───── BRANO DEL DOCUMENTO ─────

Lecce – Sono 5 i primi neo laureati del corso in Viticoltura ed enologia avviato nel 2017 da Unisalento in collaborazione con l’Università “Aldo Moro” di Bari: si tratta di Cosimo De Marco (di Gagliano del Capo), Sara Melis (di Poggiardo), Veronica Dinitto (di Mesagne), Maria Giovanna Pinto (di Martina Franca) e Giulia Gestri (originaria di Grosseto, ma salentina d’adozione).

La proclamazione è avvenuta in questi giorni, dopo la discussione della tesi in presenza, davanti a un ristretto numero di familiari. I neo laureati hanno acquisito durante il corso competenze nel campo della progettazione e applicazione di moderne tecnologie nel settore viticolo ed enologico, direzione e amministrazione di aziende vitivinicole, realizzazione di analisi microbiologiche, enochimiche e organolettiche dei vini, consulenza come enologo o agronomo junior.

“Risposta concreta alle incertezze che pesano sul futuro dei giovani”

In un periodo difficile come quello che stiamo attraversando, con il settore agricolo pugliese pesantemente colpito dall’epidemia di Xylella fastidiosa e l’emergenza epidemiologica in corso, consideriamo queste lauree una concreta risposta all’incertezza che pesa sul futuro del territorio e delle giovani generazioni”, commenta il professor Andrea Luvisi, presidente del consiglio didattico del corso.

Il corso di laurea in Viticoltura ed enologia è nato, infatti, proprio sulla base delle crescenti richieste del territorio, tanto che per due anni si è dovuto derogare al numero programmato di immatricolati. Il percorso didattico è attrattivo non solo per i neodiplomati, ma anche per giovani laureati in altre discipline, liberi professionisti e appassionati”.

Il rettore Pollice: “Una spinta alla crescita di tutta la filiera”

─────

* _AZIONE RICHIESTA_
Ricopia per intero il brano sui primi laureati in Viticoltura ed enologia, senza cambiare nulla.

───── ESTRATTO DEI DATI ─────

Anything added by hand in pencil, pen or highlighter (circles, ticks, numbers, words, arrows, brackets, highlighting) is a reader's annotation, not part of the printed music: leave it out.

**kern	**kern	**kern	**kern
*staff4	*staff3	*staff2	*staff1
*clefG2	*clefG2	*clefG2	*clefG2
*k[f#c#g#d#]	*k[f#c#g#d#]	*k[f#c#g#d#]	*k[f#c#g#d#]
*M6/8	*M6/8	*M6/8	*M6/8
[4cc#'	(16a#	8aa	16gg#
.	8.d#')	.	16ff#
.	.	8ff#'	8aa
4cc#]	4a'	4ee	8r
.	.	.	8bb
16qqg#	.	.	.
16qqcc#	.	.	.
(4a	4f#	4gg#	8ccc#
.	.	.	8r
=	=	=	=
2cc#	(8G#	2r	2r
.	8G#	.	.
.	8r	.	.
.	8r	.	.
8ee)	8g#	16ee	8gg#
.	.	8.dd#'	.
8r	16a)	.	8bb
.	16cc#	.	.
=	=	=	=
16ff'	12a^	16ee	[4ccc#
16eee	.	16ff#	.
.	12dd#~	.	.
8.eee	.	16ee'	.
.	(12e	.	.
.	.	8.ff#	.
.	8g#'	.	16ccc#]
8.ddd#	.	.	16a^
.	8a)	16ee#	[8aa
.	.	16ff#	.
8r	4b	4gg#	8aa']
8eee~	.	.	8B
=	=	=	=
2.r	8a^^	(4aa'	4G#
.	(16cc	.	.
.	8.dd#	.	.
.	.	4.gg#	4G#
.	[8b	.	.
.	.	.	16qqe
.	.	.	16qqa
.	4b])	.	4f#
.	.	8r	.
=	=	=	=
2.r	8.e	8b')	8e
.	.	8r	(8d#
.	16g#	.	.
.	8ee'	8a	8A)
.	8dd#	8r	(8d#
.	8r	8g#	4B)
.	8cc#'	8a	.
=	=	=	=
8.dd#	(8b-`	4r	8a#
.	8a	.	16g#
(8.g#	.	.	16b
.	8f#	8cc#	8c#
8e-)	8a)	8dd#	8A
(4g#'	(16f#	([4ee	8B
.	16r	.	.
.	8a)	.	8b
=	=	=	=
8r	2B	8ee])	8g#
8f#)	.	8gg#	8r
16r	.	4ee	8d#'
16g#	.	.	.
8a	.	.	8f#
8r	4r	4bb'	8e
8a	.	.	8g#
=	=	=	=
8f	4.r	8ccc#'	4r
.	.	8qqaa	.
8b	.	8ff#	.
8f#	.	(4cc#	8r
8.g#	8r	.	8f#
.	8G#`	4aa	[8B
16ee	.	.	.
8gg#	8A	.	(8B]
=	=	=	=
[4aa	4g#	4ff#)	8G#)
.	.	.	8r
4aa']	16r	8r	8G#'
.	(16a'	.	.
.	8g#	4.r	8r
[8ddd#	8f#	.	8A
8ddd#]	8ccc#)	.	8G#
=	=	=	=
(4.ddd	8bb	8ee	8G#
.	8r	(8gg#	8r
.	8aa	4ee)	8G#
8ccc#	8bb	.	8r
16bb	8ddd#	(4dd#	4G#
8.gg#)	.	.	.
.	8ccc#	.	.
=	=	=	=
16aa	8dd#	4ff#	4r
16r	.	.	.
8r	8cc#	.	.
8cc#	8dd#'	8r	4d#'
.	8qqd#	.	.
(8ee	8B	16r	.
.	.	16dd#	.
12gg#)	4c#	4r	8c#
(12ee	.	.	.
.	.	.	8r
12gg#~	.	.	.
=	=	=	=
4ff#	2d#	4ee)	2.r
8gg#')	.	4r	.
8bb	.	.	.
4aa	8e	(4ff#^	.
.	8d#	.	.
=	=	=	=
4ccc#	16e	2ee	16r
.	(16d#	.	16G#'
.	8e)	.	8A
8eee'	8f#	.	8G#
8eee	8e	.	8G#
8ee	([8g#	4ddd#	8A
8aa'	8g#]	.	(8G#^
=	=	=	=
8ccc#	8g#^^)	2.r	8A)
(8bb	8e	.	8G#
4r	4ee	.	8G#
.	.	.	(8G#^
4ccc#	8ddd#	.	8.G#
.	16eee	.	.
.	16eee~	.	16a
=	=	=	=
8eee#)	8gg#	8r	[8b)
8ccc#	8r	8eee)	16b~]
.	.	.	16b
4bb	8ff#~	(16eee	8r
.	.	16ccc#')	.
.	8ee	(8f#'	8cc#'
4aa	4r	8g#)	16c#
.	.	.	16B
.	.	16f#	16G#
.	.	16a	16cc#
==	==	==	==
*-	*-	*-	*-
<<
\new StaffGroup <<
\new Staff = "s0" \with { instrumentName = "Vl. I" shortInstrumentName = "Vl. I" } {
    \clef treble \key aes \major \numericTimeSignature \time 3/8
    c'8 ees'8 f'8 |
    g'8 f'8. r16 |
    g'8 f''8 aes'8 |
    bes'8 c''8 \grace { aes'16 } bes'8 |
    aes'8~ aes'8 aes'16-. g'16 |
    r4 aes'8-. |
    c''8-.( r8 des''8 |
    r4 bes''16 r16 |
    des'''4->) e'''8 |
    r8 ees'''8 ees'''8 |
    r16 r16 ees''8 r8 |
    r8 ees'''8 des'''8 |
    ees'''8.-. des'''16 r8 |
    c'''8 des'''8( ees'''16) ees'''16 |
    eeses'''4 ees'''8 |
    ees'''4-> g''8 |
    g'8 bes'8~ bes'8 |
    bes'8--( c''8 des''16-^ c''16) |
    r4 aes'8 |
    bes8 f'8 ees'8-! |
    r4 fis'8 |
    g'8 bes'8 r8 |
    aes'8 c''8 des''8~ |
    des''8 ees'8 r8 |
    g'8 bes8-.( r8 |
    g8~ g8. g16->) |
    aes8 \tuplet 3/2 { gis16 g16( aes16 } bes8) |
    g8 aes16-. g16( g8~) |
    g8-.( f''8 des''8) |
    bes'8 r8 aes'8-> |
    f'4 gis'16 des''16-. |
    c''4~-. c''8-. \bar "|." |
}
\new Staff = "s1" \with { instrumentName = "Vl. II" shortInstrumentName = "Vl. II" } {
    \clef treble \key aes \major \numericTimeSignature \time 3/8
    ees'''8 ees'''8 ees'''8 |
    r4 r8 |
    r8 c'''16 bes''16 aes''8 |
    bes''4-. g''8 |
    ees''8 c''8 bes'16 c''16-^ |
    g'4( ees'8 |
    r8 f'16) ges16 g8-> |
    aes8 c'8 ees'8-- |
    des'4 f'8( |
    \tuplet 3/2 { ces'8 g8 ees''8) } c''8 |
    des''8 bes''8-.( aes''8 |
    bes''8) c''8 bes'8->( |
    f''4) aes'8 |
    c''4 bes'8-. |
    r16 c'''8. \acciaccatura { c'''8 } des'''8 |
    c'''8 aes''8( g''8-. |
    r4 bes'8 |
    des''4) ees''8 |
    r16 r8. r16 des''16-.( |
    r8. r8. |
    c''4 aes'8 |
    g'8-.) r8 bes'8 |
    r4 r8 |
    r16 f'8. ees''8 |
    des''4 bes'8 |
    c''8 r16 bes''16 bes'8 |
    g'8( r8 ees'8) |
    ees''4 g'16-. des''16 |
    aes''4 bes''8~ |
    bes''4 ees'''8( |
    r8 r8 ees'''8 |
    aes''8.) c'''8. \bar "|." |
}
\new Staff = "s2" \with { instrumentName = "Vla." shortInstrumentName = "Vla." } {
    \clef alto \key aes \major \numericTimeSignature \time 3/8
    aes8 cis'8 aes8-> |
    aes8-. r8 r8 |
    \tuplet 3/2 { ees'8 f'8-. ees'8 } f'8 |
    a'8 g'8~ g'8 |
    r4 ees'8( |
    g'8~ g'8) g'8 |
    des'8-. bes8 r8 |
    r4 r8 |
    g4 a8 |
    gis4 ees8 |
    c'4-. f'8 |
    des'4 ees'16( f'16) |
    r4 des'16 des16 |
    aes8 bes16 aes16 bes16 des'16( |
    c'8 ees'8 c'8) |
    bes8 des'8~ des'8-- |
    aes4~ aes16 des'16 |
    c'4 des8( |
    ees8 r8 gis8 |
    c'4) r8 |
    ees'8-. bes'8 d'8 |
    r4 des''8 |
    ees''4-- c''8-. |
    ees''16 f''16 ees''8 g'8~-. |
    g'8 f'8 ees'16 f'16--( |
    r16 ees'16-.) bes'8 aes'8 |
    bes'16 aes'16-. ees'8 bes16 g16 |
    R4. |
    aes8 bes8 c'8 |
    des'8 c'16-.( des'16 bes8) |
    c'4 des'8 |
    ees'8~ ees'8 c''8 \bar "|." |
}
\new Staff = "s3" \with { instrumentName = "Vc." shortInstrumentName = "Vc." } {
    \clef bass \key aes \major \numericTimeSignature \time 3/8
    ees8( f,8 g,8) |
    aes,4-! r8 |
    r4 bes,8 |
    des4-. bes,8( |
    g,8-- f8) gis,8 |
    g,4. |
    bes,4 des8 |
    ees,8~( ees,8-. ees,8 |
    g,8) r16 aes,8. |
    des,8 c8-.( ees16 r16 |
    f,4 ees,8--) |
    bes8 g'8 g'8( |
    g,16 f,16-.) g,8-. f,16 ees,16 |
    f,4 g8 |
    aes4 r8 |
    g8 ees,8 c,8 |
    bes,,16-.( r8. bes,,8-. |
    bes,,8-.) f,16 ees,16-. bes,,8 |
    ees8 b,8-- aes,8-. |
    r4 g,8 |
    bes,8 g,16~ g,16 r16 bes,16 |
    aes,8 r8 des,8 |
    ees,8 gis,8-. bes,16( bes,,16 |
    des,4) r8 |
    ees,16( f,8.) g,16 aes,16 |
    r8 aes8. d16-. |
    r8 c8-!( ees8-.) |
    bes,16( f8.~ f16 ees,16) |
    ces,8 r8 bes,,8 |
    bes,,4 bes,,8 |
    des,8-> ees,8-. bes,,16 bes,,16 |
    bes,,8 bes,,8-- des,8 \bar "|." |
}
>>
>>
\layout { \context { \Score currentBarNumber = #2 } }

─────

* _RISULTATO_
Lecce – Sono 5 i primi neo laureati del corso in Viticoltura ed enologia avviato nel 2017 da Unisalento in collaborazione con l’Università “Aldo Moro” di Bari: si tratta di Cosimo De Marco (di Gagliano del Capo), Sara Melis (di Poggiardo), Veronica Dinitto (di Mesagne), Maria Giovanna Pinto (di Martina Franca) e Giulia Gestri (originaria di Grosseto, ma salentina d’adozione).

La proclamazione è avvenuta in questi giorni, dopo la discussione della tesi in presenza, davanti a un ristretto numero di familiari. I neo laureati hanno acquisito durante il corso competenze nel campo della progettazione e applicazione di moderne tecnologie nel settore viticolo ed enologico, direzione e amministrazione di aziende vitivinicole, realizzazione di analisi microbiologiche, enochimiche e organolettiche dei vini, consulenza come enologo o agronomo junior.

“Risposta concreta alle incertezze che pesano sul futuro dei giovani”

In un periodo difficile come quello che stiamo attraversando, con il settore agricolo pugliese pesantemente colpito dall’epidemia di Xylella fastidiosa e l’emergenza epidemiologica in corso, consideriamo queste lauree una concreta risposta all’incertezza che pesa sul futuro del territorio e delle giovani generazioni”, commenta il professor Andrea Luvisi, presidente del consiglio didattico del corso.

Il corso di laurea in Viticoltura ed enologia è nato, infatti, proprio sulla base delle crescenti richieste del territorio, tanto che per due anni si è dovuto derogare al numero programmato di immatricolati. Il percorso didattico è attrattivo non solo per i neodiplomati, ma anche per giovani laureati in altre discipline, liberi professionisti e appassionati”.

Il rettore Pollice: “Una spinta alla crescita di tutta la filiera”